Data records

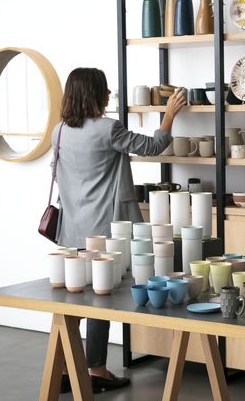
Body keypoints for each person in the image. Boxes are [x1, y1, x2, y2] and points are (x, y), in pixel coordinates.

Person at [51, 68, 186, 393]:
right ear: (94, 94)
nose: (110, 93)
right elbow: (155, 146)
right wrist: (168, 114)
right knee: (100, 299)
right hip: (106, 229)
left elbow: (56, 175)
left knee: (71, 301)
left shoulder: (58, 132)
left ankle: (67, 369)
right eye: (105, 89)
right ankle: (95, 368)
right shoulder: (108, 129)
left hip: (71, 231)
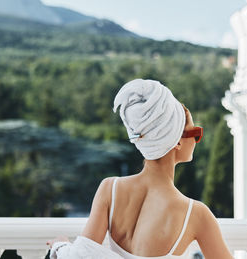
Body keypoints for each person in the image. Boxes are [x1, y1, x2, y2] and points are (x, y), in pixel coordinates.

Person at [46, 79, 234, 259]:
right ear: (176, 140)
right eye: (195, 133)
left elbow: (81, 256)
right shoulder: (196, 214)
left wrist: (61, 246)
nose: (196, 140)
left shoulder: (110, 189)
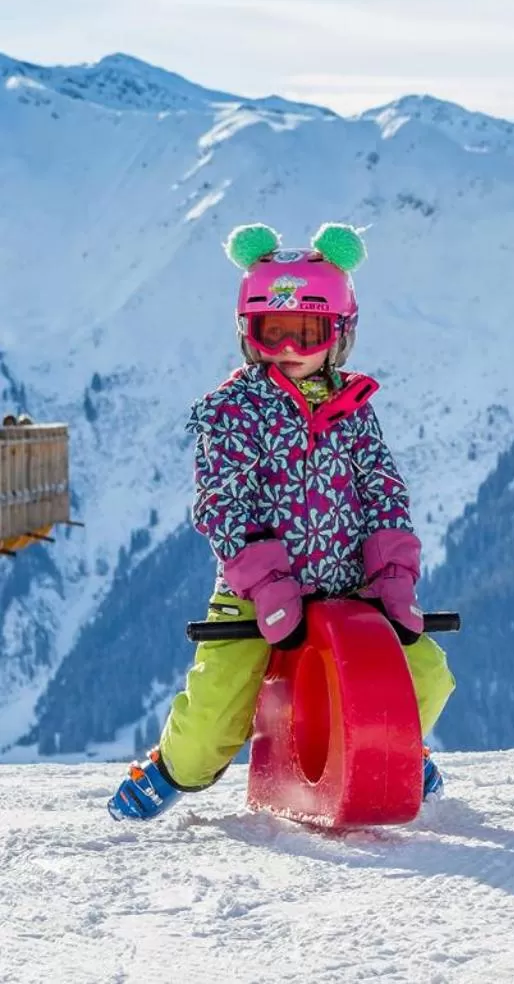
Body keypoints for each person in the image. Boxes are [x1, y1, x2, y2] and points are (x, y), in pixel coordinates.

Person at [107, 223, 454, 820]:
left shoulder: (354, 409)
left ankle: (396, 742)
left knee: (423, 674)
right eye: (274, 333)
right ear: (249, 334)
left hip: (351, 585)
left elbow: (382, 490)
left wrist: (393, 575)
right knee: (218, 706)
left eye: (306, 331)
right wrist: (267, 584)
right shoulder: (234, 412)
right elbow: (221, 504)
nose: (290, 348)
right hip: (255, 592)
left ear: (338, 334)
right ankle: (170, 766)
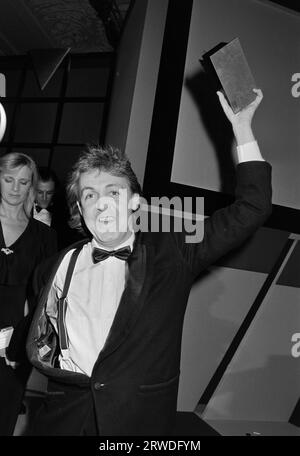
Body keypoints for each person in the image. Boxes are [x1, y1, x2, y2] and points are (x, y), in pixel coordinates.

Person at [26, 89, 272, 436]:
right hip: (63, 420)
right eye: (90, 195)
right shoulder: (54, 266)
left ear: (134, 203)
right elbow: (40, 330)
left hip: (137, 424)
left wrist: (243, 128)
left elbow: (252, 210)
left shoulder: (174, 251)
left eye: (114, 191)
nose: (102, 204)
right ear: (79, 209)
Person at [0, 149, 57, 436]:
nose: (15, 188)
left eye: (23, 182)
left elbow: (41, 296)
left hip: (13, 338)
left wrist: (19, 342)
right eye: (9, 179)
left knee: (4, 411)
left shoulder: (44, 236)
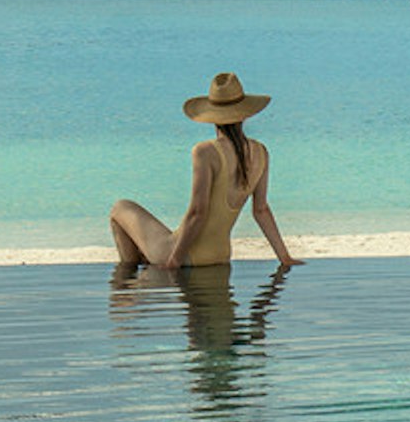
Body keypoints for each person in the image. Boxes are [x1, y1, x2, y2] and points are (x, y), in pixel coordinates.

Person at [110, 72, 297, 272]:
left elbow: (198, 212)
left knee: (120, 208)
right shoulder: (261, 152)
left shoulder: (206, 152)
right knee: (155, 232)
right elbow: (261, 210)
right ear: (244, 114)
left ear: (212, 115)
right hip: (221, 255)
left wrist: (174, 260)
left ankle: (128, 277)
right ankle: (140, 275)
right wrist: (285, 258)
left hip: (185, 253)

- [WHAT YOU WILL DO]:
Within the entries above, work out the number of lines that include the string "ankle" and give only that.

- [OUTPUT FOR THIS EXERCISE]:
6